Some of you, when life hurts, become Neanderthals, crawling into imaginary caves to lick your wounds until they heal. Recognize that your partner will experience that as rejection. Come out and connect with your loved ones from time to time.

Keep in mind that your family members are scared and hurting too. Make the pain and fear of these traumatic events something you share instead of something that separates you.

Check on your coworkers, or open up to the ones who are checking on you. There are cynical officers out there who claim officers don’t care about each other and the “brotherhood of blue” is a myth—but it doesn’t have to be. Don’t complacently watch a fellow officer self-destruct.

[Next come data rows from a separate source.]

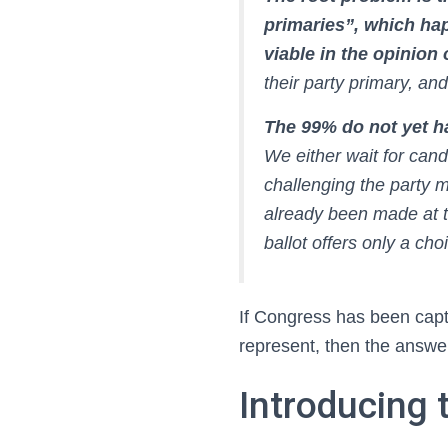
primaries”, which ha
viable in the opinion
their party primary, and
The 99% do not yet ha
We either wait for cand
challenging the party m
already been made at 
ballot offers only a c
If Congress has been capt
represent, then the answer
Introducing 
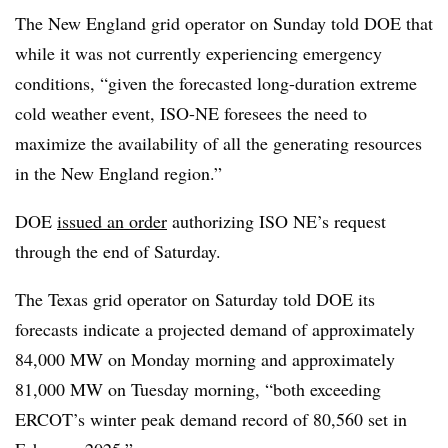
The New England grid operator on Sunday told DOE that
while it was not currently experiencing emergency
conditions, “given the forecasted long-duration extreme
cold weather event, ISO-NE foresees the need to
maximize the availability of all the generating resources
in the New England region.”
DOE
issued an order
authorizing ISO NE’s request
through the end of Saturday.
The Texas grid operator on Saturday told DOE its
forecasts indicate a projected demand of approximately
84,000 MW on Monday morning and approximately
81,000 MW on Tuesday morning, “both exceeding
ERCOT’s winter peak demand record of 80,560 set in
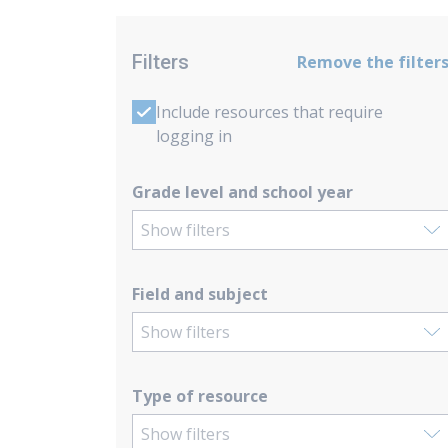
Filters
Remove the filter
Include resources that require
logging in
Grade level and school year
Show filters
Field and subject
Show filters
Type of resource
Show filters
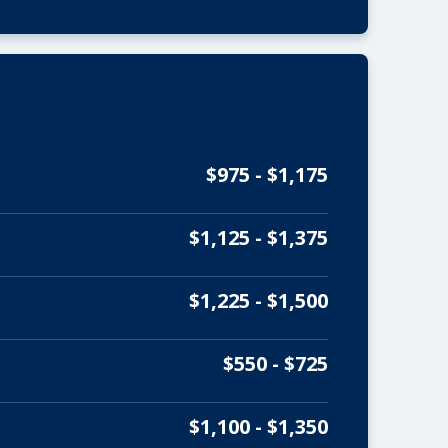
$975 - $1,175
$1,125 - $1,375
$1,225 - $1,500
$550 - $725
$1,100 - $1,350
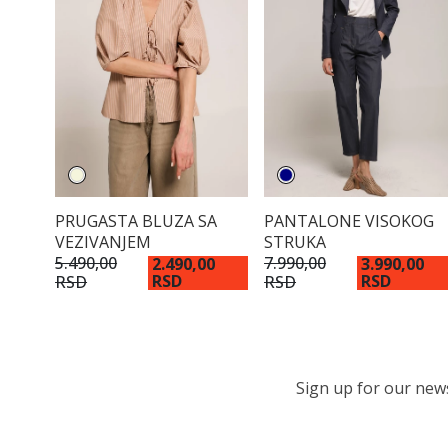
PRUGASTA BLUZA SA
PANTALONE VISOKOG
VEZIVANJEM
STRUKA
5.490,00
7.990,00
2.490,00
3.990,00
RSD
RSD
RSD
RSD
Sign up for our newsl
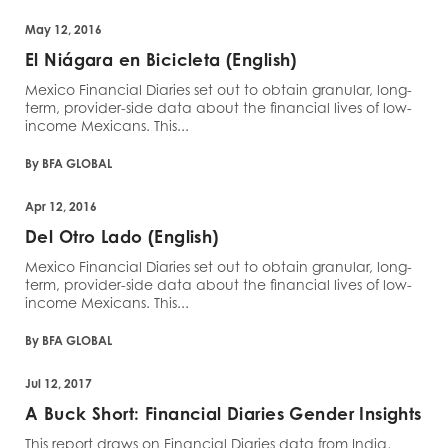
May 12, 2016
El Niágara en Bicicleta (English)
Mexico Financial Diaries set out to obtain granular, long-
term, provider-side data about the financial lives of low-
income Mexicans. This...
By BFA GLOBAL
Apr 12, 2016
Del Otro Lado (English)
Mexico Financial Diaries set out to obtain granular, long-
term, provider-side data about the financial lives of low-
income Mexicans. This...
By BFA GLOBAL
Jul 12, 2017
A Buck Short: Financial Diaries Gender Insights
This report draws on Financial Diaries data from India,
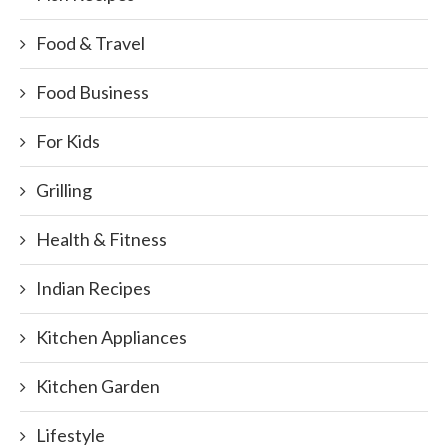
Food & Travel
Food Business
For Kids
Grilling
Health & Fitness
Indian Recipes
Kitchen Appliances
Kitchen Garden
Lifestyle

Allow yourself to feel the love from the other side of the thin blue line. In Dallas roll call rooms, row after row of cafeteria tables were covered with foil pans of food and costly baskets wrapped in blue and black ribbons. Citizens were expressing heartfelt thanks.

Chief Ed Flynn of Milwaukee told President Obama in a July meeting that in the neighborhoods hit hardest by violence, folks should realize that “All there is is the police—there’s no cavalry coming.” The public is starting to get that.

Feeling valued is part of staying truly well. Happy people are happy because they do fun things, but more importantly, because they have a sense of purpose. Making people safer adds meaning to your lives. If the community feels preyed upon rather than protected, you have lost something precious.

On the other hand, meaning doesn’t always come from work. It can come from serving God, nurturing the next generation, preserving a craft or working the land. If law enforcement used to be fulfilling but no longer is, find something else that gives you a sense of purpose, and do more of it.

Can the public support last? I like to think so. If we contrast how Vietnam veterans were “welcomed” home—they weren’t—with attitudes toward veterans today, we see some progress. Perhaps greater appreciation for the sacrifices made by police officers and their families will be the legacy of this crisis.

Lately, I have offered couples struggling in marital therapy a Song of Solomon quote to reflect on: “Love is strong as death . . . vast floods cannot quench love, nor rivers drown it.“ May it be true for your personal relationships, for your bonds to fellow officers, and for the gratitude the community recently discovered.

Talk to Someone Who Can Help

At this point, two months after the murders, the flow of cakes and free meals is slowing. An adrenaline rush was followed by “running on fumes,” in Chief Brown’s words, and for most, a gradual return to a more balanced life. If you still can’t eat, can’t sleep, or can’t concentrate, or if you’re constantly rerunning the footage in your head, it’s a problem.

Dr. Jones and I noticed in Dallas that the tragedy triggered memories of past traumas for officers who lost friends in war or the line of duty. Horrible events tend to rip open barely healed wounds. You or your colleagues may be re-experiencing grisly nightmares, or feel unable to relax even for a moment.

If the stress and the memories and the pain are haunting you, please talk to someone who can help. Psychologists’ services are confidential. Really. We don’t want to lose our professional licenses any more than you do. Your insurance benefits include mental health support, if you prefer. Peer assistance programs, clergy, and veterans’ self-help groups can also help you find a path out of the misery.

You are not Ironman. It’s okay to be vulnerable, to need a break, a rest, even a therapist.

Above all, it is not a betrayal of fallen friends to go on living. Don’t feel guilty as you laugh and get back to normal. Please do what keeps you alert and strong and well so that you can carry on the mission your brothers died for. Thank you for your service.